Кронго услышал странный звук и понял, что Диомель плачет.
— С-сволочи… — Диомель беззвучно всхлипывал, слизывая с губ слезы. — С-сволочи, мерзавцы… Им было мало, что они отобрали Приз… Им… б-было… этого мало…
В воздухе возникло какое-то напряжение, неловкость — и вдруг Кронго понял, что они не одни. Он оглянулся — вокруг них молча стояли несколько конюхов и наездников из других конюшен. Отец дернулся, и Кронго тут же нагнулся — но теперь уже в этом движении отца не было требования выслушать его. В нем было что-то беспомощное, слабое.
— Маврик… — отец улыбнулся. — Маврик…
— Да, па?
Кронго почувствовал горечь, бесконечную горечь. Он вдруг понял — отец умирает. Папа, папка, па, Принц, Принц Дюбуа умирает… Он почувствовал, как судорога рождается в горле, влажная пелена заволакивает глаза… До крови закусил губу.

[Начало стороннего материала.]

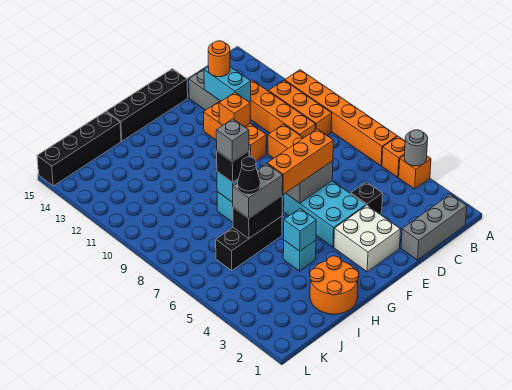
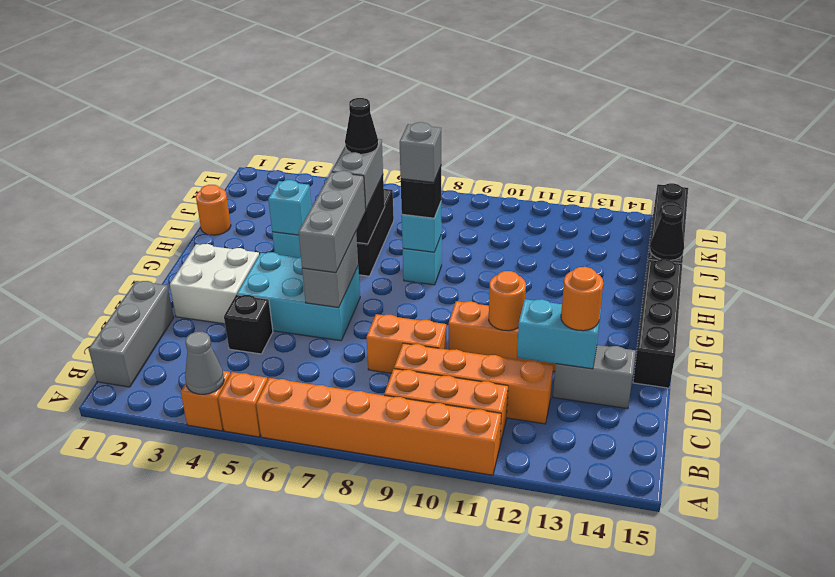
grey 1x1 round brick [404,130,428,166] -> grey 1x1 cone [185,332,224,394]
orange 1x3 brick [267,129,333,194] -> grey 1x3 brick [298,171,366,273]
orange 1x1 brick [219,93,250,127] -> orange 1x1 round brick [489,271,526,331]
orange 2x2 round brick [310,256,359,314] -> orange 1x1 round brick [196,185,231,235]
none -> black 1x1 cone [650,205,684,260]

— Я… т-только… — отец замолчал.
— Тебе больно?
Зачем он спросил это?
— Да… — слабо сказал отец.
Он вдруг понял — ему почему-то нужно было, необходимо было спросить, больно сейчас отцу или нет. Отцу больно… Больно…
— Па, потерпи.
Почему ему так важно знать — больно отцу или нет… Людей вокруг становится все больше. Кронго видел, ощущал, как люди подходят сюда, к их конюшне. Никто из них не говорил ни слова. Подходящие просто останавливались, просто стояли и смотрели. Теперь их с отцом окружает молчаливая неподвижная толпа. Может быть — весь ипподром… Что же означает эта толпа… Это молчание… Изредка о чем-то спрашивают сзади — и замолкают, услышав ответ.